──────── Records shown ────────

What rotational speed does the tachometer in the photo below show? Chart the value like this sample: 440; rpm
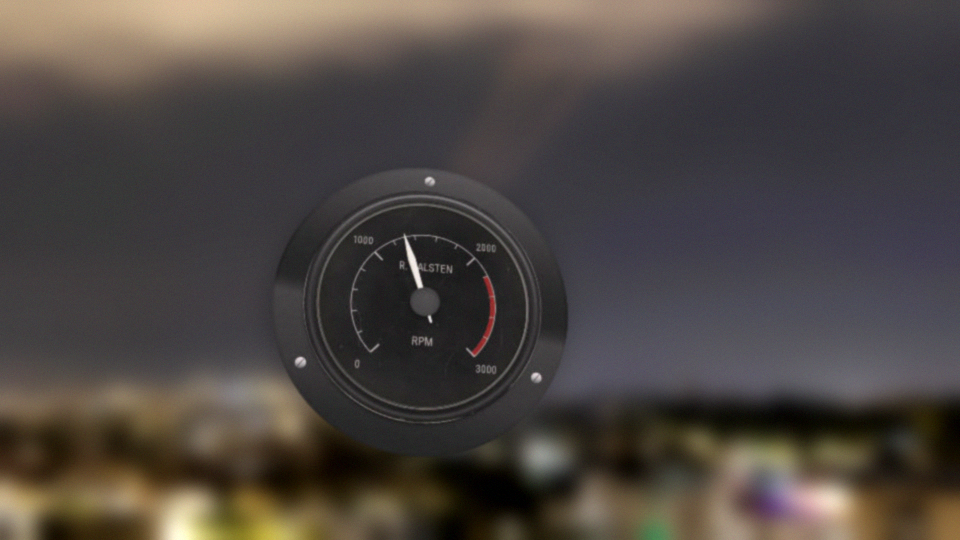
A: 1300; rpm
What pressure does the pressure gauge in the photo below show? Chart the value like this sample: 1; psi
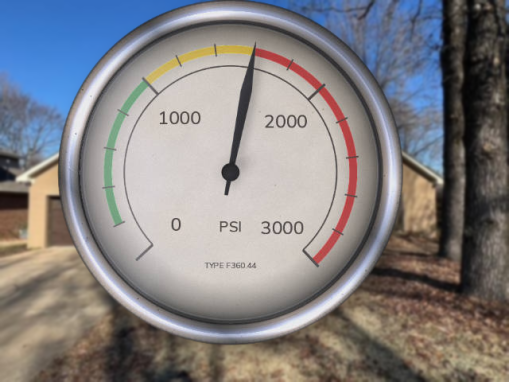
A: 1600; psi
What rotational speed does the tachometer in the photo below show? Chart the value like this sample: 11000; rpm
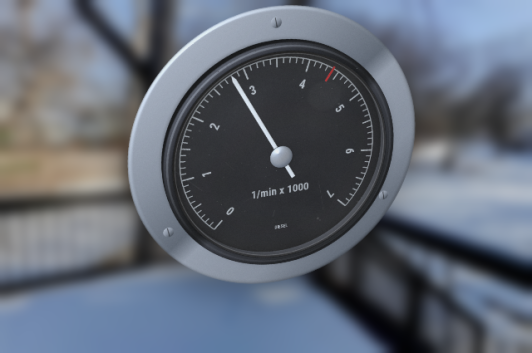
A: 2800; rpm
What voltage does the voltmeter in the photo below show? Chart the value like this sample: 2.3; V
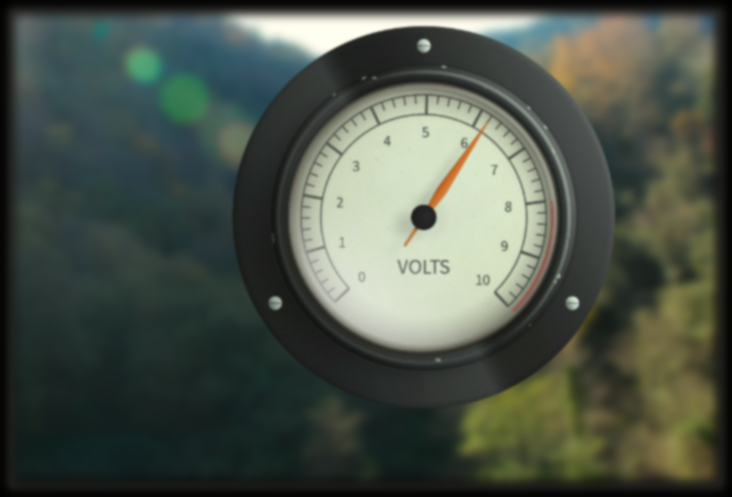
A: 6.2; V
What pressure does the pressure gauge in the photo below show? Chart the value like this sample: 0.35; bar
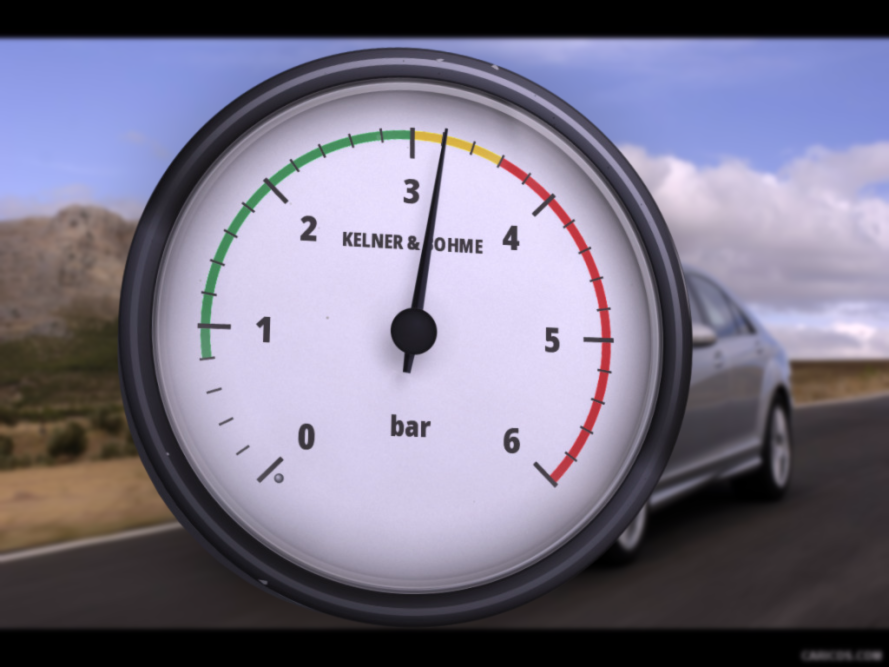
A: 3.2; bar
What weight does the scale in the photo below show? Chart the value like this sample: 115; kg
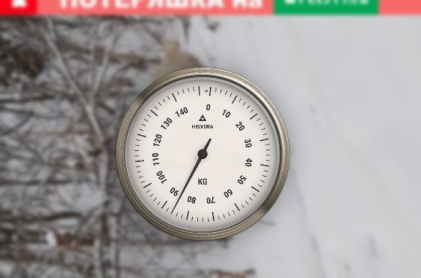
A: 86; kg
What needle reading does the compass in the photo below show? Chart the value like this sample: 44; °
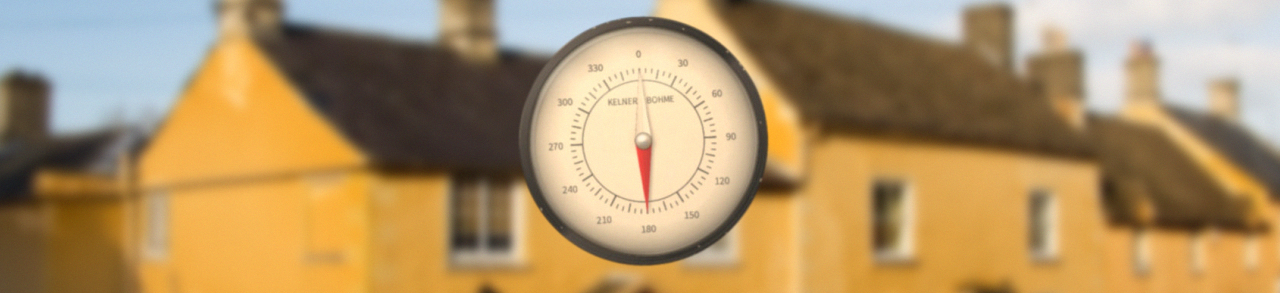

────────

**Problem to solve**
Tally the lines above that contain the word "rotational". Reply with the number alone.

**Result of this exercise**
2